Valeri Galtsev wrote:
On Mon, November 9, 2015 12:42 pm, m.roth@5-cent.us wrote:
Gordon Messmer wrote:
On 11/09/2015 09:59 AM, John R Pierce wrote:
On 11/9/2015 9:50 AM, Gordon Messmer wrote:
I don't see the distinction you're making.
a incremental backup copies everything since the last incremental a differential copies everything since the last full.
I guess that makes sense, but in backup systems based on rsync and hard links (such as rsnapshot), *every* backup on the backup volume is a "full" backup, so incremental and differential are the same thing.
rsync is NOT a backup system, its just a incremental file copy
<snip>
Actually, we use rsync for backups. We have a script that creates a new daily directory... and uses hard links to previous dates.

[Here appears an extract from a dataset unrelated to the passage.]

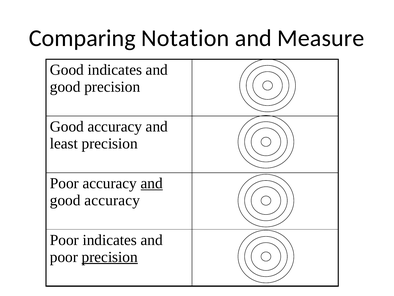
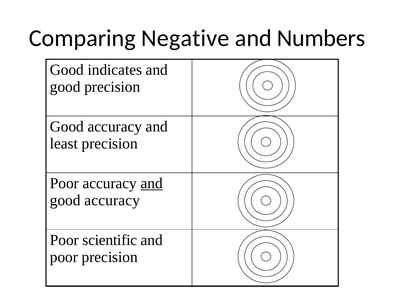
Notation: Notation -> Negative
Measure: Measure -> Numbers
Poor indicates: indicates -> scientific
precision at (110, 257) underline: present -> none
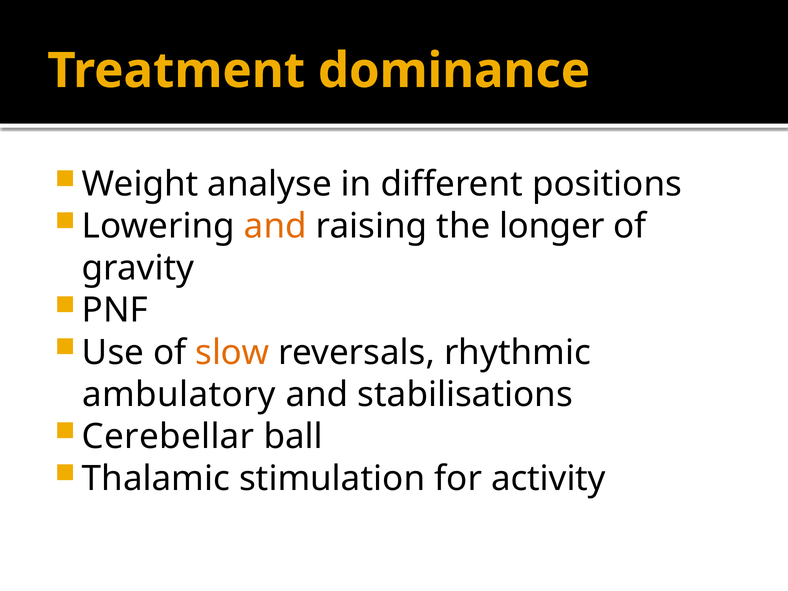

That way, it looks like a full b/u... but you can go to a previous date to restore an older version of the file (aka ACK! I saved that file full of garbage to my Great American Novel filename! <g>).
I wonder how filesystem behaves when almost every file has some 400 hard links to it. (thinking in terms of a year worth of daily backups).
That, I can't answer - what we have is "disaster recovery", not "archive", so we only keep them for no more than five weeks.
On the other hand... a reasonable approach would be for, over maybe two months old, to keep the first of the month, and rm everything else for the month.